# The Laws of Kiriban



## KitsuneKit (Dec 5, 2008)

> Kiriban (n)
> 1.  A milestone; an interesting number displayed on a web counter, such as 10000; particularly, one selected by the website owner for the purpose of giving a prize to whoever reaches it.
> 2.  A gift or prize given to one who reaches such a milestone.
> 3.  The system of giving gifts to those who reach web count milestones.




There is an sort of unspoken point how pageviews Kiriban is supposed to work, so I'm going to put down how I interpret the rules of it.

Rule 1.  Kiriban is only at the artist's discretion.  If the artist doesn't want to draw something, they don't have to.

Rule 2.  You must have proof.  Screenshot and you must include the time as well.

Rule 3.  First come, first serve.  It is possible that two people can manage to get a screenshot of the person's same amount of pageviews, in which case, whoever gets in contact with the artist first wins the prize.

Rule 4.  Kiriban should be at the thousand marks only.  1000, 2000, 3000, or any (n x 1000)

Rule 5.  Use good judgement.  You can't ask for a huge epic comic series just because you got a screenshot, it will probably be a sketch or something small or easy.

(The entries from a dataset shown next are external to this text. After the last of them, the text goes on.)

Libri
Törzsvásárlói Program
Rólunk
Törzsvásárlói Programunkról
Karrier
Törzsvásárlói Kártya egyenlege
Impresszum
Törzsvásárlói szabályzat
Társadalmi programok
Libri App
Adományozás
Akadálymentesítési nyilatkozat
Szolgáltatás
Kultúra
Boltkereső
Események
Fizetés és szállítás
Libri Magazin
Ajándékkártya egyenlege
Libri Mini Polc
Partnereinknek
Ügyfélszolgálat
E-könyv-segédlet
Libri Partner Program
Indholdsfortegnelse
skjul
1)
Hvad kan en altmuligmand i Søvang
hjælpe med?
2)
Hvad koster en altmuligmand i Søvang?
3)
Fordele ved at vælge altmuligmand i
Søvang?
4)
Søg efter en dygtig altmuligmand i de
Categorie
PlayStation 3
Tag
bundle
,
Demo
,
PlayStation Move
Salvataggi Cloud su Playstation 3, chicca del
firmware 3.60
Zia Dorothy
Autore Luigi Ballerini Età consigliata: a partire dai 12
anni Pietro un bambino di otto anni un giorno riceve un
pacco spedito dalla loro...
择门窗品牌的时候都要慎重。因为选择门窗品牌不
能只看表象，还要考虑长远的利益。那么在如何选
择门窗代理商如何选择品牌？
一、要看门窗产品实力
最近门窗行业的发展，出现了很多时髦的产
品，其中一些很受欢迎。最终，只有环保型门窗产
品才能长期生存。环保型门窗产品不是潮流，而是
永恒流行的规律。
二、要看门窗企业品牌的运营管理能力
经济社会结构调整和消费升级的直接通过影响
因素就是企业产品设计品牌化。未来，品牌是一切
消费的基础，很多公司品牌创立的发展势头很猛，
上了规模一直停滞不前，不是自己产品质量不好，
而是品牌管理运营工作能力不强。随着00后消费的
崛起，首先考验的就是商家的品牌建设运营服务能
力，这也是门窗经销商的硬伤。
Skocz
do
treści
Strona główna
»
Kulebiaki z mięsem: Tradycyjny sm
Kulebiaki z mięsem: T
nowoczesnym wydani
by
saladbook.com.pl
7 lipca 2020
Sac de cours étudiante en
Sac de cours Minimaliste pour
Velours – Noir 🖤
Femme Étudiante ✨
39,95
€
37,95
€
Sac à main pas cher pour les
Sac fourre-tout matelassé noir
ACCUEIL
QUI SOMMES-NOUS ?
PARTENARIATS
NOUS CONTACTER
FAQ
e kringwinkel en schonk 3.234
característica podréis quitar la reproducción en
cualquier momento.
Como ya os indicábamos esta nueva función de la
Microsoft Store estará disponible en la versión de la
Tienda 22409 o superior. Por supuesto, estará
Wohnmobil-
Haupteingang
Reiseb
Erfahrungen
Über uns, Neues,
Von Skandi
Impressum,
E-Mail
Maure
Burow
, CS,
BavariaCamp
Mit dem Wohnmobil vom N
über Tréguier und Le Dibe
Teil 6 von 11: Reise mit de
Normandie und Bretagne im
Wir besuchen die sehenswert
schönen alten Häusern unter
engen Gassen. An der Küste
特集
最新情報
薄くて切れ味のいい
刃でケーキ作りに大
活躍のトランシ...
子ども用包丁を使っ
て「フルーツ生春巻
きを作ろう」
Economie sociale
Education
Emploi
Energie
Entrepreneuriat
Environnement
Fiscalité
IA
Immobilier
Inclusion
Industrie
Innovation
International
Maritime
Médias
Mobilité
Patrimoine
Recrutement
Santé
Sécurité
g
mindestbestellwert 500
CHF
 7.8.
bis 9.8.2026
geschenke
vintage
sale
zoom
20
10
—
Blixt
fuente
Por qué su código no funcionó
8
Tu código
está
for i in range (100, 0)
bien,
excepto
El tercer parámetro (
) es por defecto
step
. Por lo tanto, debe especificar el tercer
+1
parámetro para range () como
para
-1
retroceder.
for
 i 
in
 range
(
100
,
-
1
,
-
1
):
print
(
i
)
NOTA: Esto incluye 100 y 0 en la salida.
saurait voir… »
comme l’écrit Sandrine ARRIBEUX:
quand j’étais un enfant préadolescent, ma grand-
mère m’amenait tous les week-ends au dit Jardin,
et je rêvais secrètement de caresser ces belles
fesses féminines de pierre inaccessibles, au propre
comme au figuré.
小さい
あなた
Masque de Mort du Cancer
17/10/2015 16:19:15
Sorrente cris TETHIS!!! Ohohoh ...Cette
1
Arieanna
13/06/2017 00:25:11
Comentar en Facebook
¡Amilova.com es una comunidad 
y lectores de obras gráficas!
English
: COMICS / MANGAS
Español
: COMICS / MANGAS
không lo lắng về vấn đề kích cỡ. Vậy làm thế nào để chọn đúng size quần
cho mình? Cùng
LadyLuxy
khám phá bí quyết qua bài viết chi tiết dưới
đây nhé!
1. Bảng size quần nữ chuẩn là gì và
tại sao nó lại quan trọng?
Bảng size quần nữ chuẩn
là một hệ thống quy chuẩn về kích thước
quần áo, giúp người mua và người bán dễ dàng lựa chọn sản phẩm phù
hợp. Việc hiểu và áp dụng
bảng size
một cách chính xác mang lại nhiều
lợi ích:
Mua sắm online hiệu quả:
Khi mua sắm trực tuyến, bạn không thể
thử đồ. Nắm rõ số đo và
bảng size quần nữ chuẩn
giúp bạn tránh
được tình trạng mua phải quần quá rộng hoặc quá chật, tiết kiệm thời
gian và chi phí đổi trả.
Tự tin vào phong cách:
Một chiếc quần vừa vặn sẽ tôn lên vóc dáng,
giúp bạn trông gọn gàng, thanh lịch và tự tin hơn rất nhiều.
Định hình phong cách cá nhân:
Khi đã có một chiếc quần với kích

Rule 6.  Don't cheat.  Seriously.


And those are how I take the rules of it.  What are your opinions on this?


----------



## Kiriska (Dec 5, 2008)

Eh, honestly. The "rules" are whatever the artist feels like making them. After all, it's more them thanking their viewers more than anything else. No one else has the right to impose anything on them. If the artist wants hard, solid, documented proof and is only willing to draw a little doodle in return, then so be it. If they're more flexible and are willing to do a full out colored picture, that's cool too. If they want their kiriban to be for the 327877th visitor, whatever, y'know?


----------



## ChapperIce (Dec 13, 2008)

I follow 1000's and 1500's personally since it's a nice clean number or numbers that're like 9999 or 6666. Same number all the way across. I don't advertise them much and if anyone catches it and brings it to my attention I'll make a note to try to draw them something.


----------



## uncia (Dec 13, 2008)

KitsuneKit said:


> Rule 2.  You must have proof.  Screenshot and you must include the time as well.
> 
> Rule 3.  First come, first serve.  It is possible that two people can manage to get a screenshot of the person's same amount of pageviews, in which case, whoever gets in contact with the artist first wins the prize.


*g*. Roll on boredom when there's an automatic system which can handle that behind the scenes without the crazy dash to get a screenshot of the same (should-be-impossible-but-isn't) page view count. 

_*makes note to add 327877th for Kiriska to my to-do list* - nothing wrong with long-term planning. ^^_


----------



## SpiritCreations (Jan 1, 2009)

Kiriska said:


> Eh, honestly. The "rules" are whatever the artist feels like making them. After all, it's more them thanking their viewers more than anything else. No one else has the right to impose anything on them. If the artist wants hard, solid, documented proof and is only willing to draw a little doodle in return, then so be it. If they're more flexible and are willing to do a full out colored picture, that's cool too. If they want their kiriban to be for the 327877th visitor, whatever, y'know?



I agree completely. The rules should be up to the artist and whatever they want. 

Personally, I don't do anything special for anyone who catches a screenshot of such numbers. I'm *highly* grateful for my watchers and I love them dearly, but I'm so busy. I give a pat on the back and say "thanks!" 

I might do something for my 111,111th pageview since all 1's is a special number for me, but we'll see.


----------